Elder Oaks urges mutual understanding on religious freedom issues

Elder Dallin H. Oaks speaks at Harvard Law School in 2010.

Elder Dallin H. Oaks speaks at Harvard Law School in 2010.

I have heard people rant and rave and bellow
That we’re done and we might as well be dead,
But I’m only a cockeyed optimist
And I can’t get it into my head

Elder Dallin H. Oaks quoted these lyrics from South Pacific last week in a speech at Utah Valley University, explaining that he is “optimistic in the long run” despite the current threats to religious freedom from our courts and popular culture.

Elder Oaks, a lawyer who served as a Utah Supreme Court justice before becoming a member of the Quorum of the Twelve Apostles of the LDS Church, said,

In this country we have a history of tolerant diversity — not perfect but mostly effective at allowing persons with competing visions to live together in peace. We all want to live together in happiness and harmony. We all want effective ways to resolve differences without anger or contention and with mutual understanding and accommodation.

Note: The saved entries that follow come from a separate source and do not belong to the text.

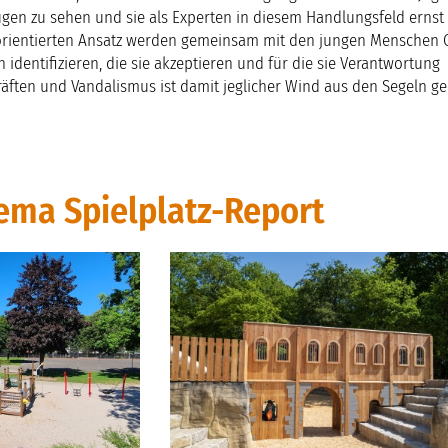
gen zu sehen und sie als Experten in diesem Handlungsfeld ernst
orientierten Ansatz werden gemeinsam mit den jungen Menschen 
h identifizieren, die sie akzeptieren und für die sie Verantwortung
äften und Vandalismus ist damit jeglicher Wind aus den Segeln 
ma Spielplatz-Report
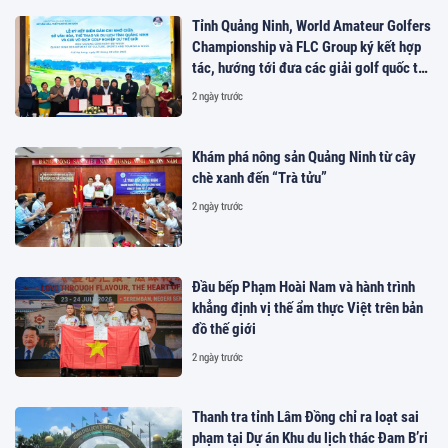
Tỉnh Quảng Ninh, World Amateur Golfers
Championship và FLC Group ký kết hợp
tác, hướng tới đưa các giải golf quốc tế
đến Việt Nam
2 ngày trước
Khám phá nông sản Quảng Ninh từ cây
chè xanh đến “Trà tửu”
2 ngày trước
Đầu bếp Phạm Hoài Nam và hành trình
khẳng định vị thế ẩm thực Việt trên bản
đồ thế giới
2 ngày trước
Thanh tra tỉnh Lâm Đồng chỉ ra loạt sai
phạm tại Dự án Khu du lịch thác Đam B’ri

There are points of disagreement between those who insist on free exercise of religion and those who feel threatened by it. Similar disagreements exist between those who insist on nondiscrimination and those who feel that some of its results threaten their religious liberty. There are no winners in such disagreements. Whatever the outcome in one particular case, other disagreements persist, and we are all losers from the atmosphere of anger and contention. In this circumstance of contending religious rights and civil rights, all parties need to learn to live together in a community of goodwill, patience, and understanding. …

To achieve our common goals we must have mutual respect for others whose beliefs, values, and behaviors differ from our own. This does not expect that we will deny or abandon our differences but that we will learn to live with others who do not share them. It will help if we are not led or unduly influenced by the extreme voices that are heard from various contending positions. Extreme voices polarize and create resentment and fear by emphasizing what is nonnegotiable and by suggesting that the desired outcome is to disable the adversary and achieve absolute victory. Such outcomes are rarely attainable and never preferable to living together in mutual understanding and peace.

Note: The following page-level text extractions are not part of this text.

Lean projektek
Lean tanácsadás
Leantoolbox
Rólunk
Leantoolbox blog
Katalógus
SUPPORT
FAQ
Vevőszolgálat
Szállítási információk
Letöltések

I believe one important way to move forward is to minimize talk of rights and to increase talk of responsibilities. From the standpoint of religion, I urge my fellow believers to remember that the scriptures contain very little talk of rights, only commandments that create responsibilities. Others, who choose to reason in pragmatic terms, should remember that we strengthen rights by encouraging the fulfillment of responsibilities.

Another way to move forward is to encourage a more general understanding of the reality that our society is not held together primarily by law and its enforcement but most importantly by those who voluntarily obey the unenforceable because of their internalized norms of righteous or correct behavior. We all have a vital interest in religion because religious belief in right and wrong is fundamental to producing the needed voluntary compliance by a large number of our citizens.